PROBLEM STATEMENT.
Return the following lines exactly as they appear, in the same order.

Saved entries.
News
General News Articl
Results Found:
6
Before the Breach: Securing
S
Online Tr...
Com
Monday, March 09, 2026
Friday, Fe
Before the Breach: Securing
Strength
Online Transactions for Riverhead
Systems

TASK SOLUTION.
News
General News Articl
Results Found:
6
Before the Breach: Securing
S
Online Tr...
Com
Monday, March 09, 2026
Friday, Fe
Before the Breach: Securing
Strength
Online Transactions for Riverhead
Systems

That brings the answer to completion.